■ **Exercise data**
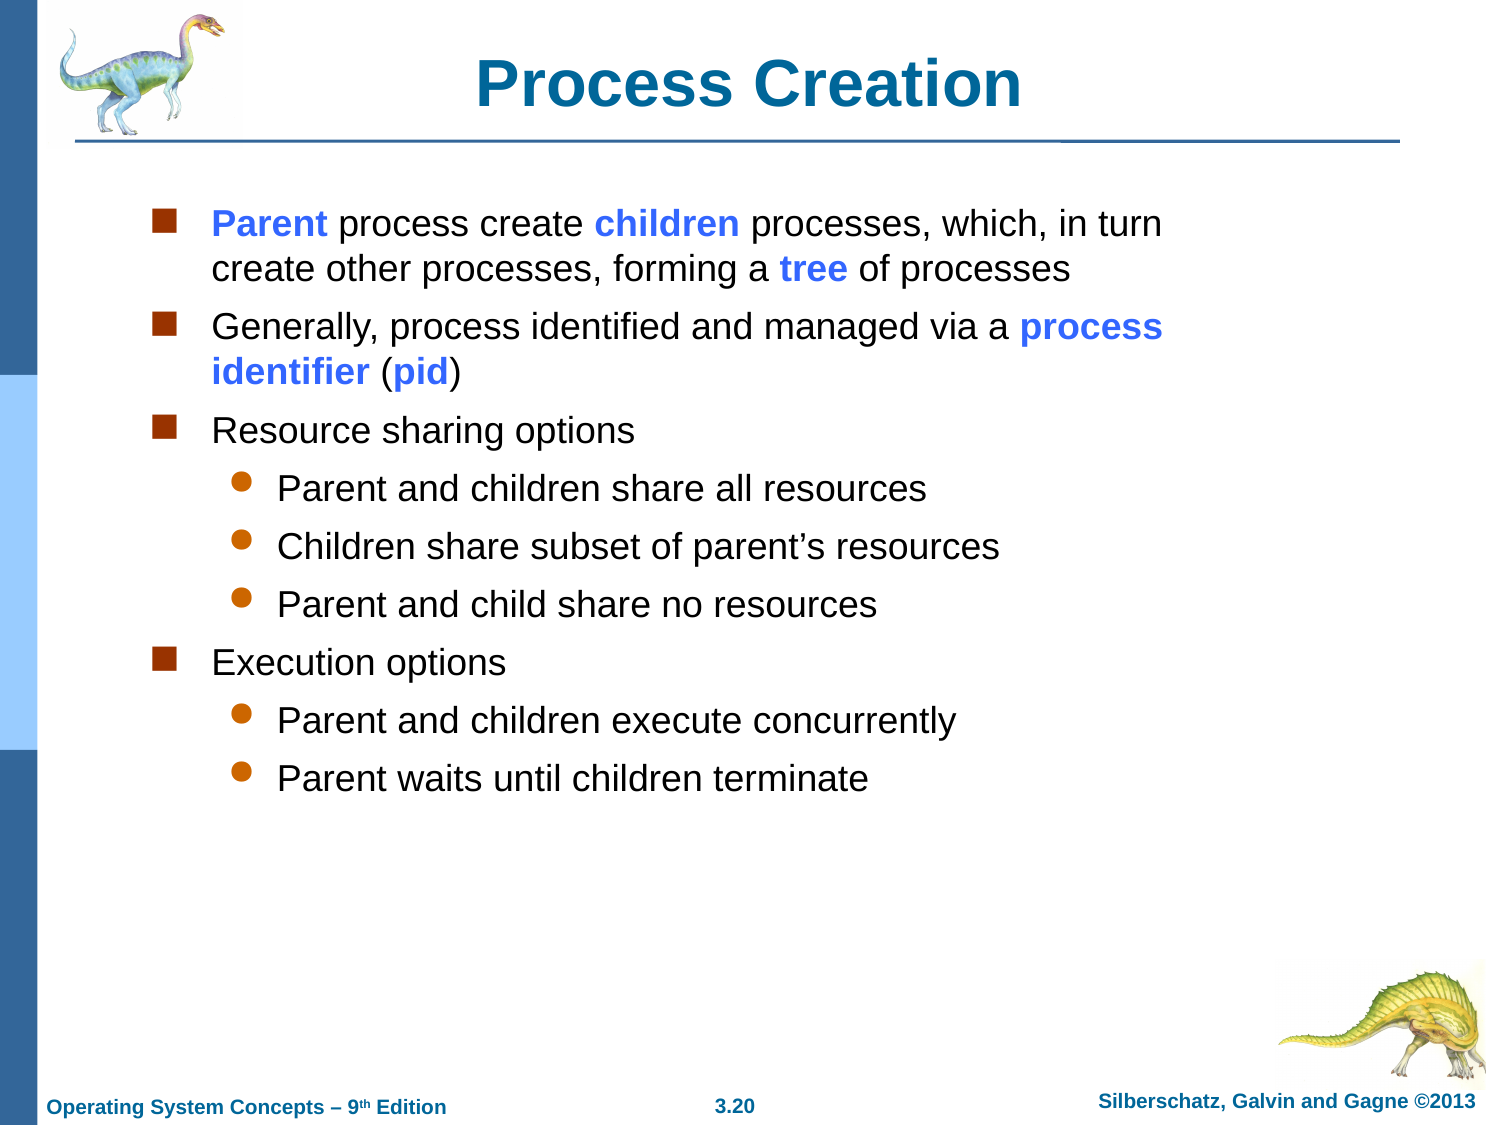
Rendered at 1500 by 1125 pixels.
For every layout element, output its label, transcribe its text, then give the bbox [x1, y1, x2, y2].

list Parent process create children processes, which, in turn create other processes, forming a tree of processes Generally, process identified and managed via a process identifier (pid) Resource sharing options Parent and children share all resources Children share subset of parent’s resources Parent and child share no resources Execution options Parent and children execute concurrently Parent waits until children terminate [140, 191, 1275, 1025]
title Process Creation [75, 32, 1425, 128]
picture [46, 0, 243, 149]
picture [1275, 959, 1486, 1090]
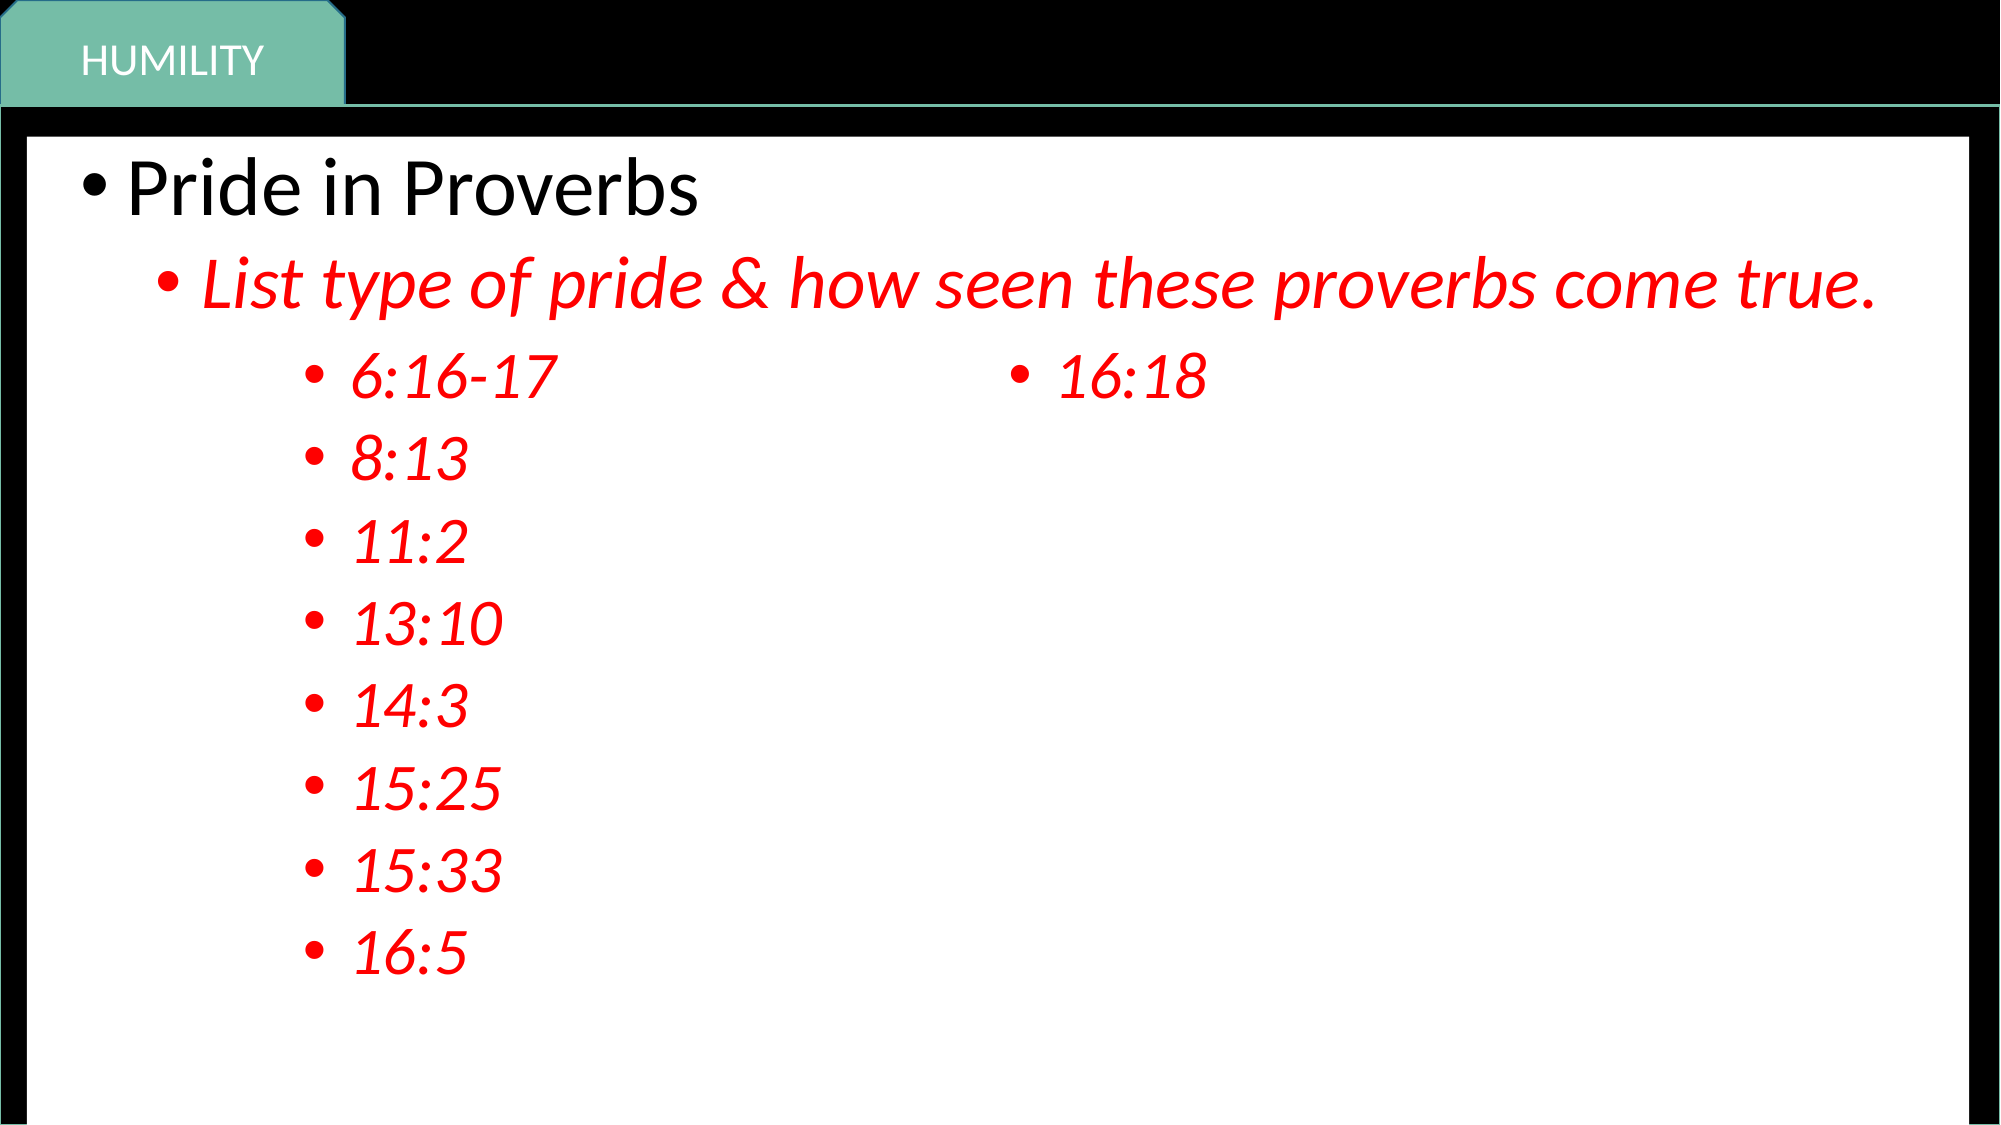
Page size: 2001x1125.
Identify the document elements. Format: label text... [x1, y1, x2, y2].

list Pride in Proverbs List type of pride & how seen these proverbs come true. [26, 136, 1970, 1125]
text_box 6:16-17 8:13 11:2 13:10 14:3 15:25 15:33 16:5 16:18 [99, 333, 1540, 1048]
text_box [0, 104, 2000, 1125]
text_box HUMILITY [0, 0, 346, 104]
---
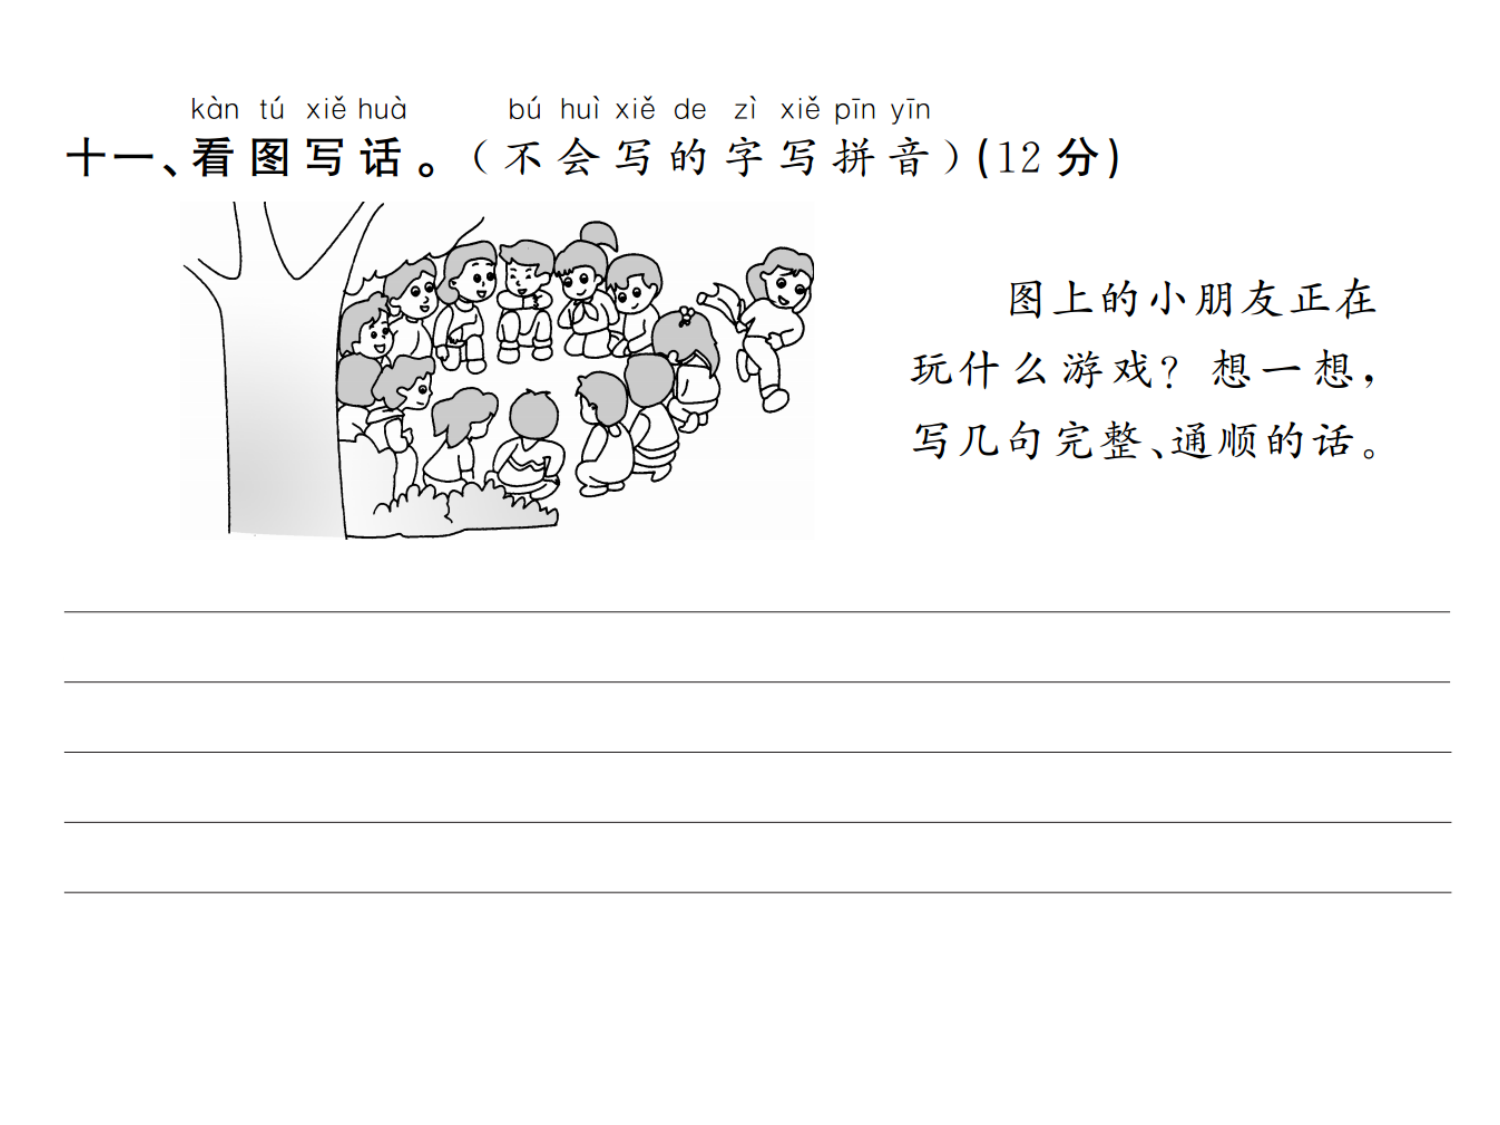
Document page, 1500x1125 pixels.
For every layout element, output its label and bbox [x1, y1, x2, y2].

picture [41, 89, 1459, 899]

■ **Assigned task**
Count the lines in the listing above that include the word "pixels", and respond with that number alone.

■ **Answer for this exercise**
2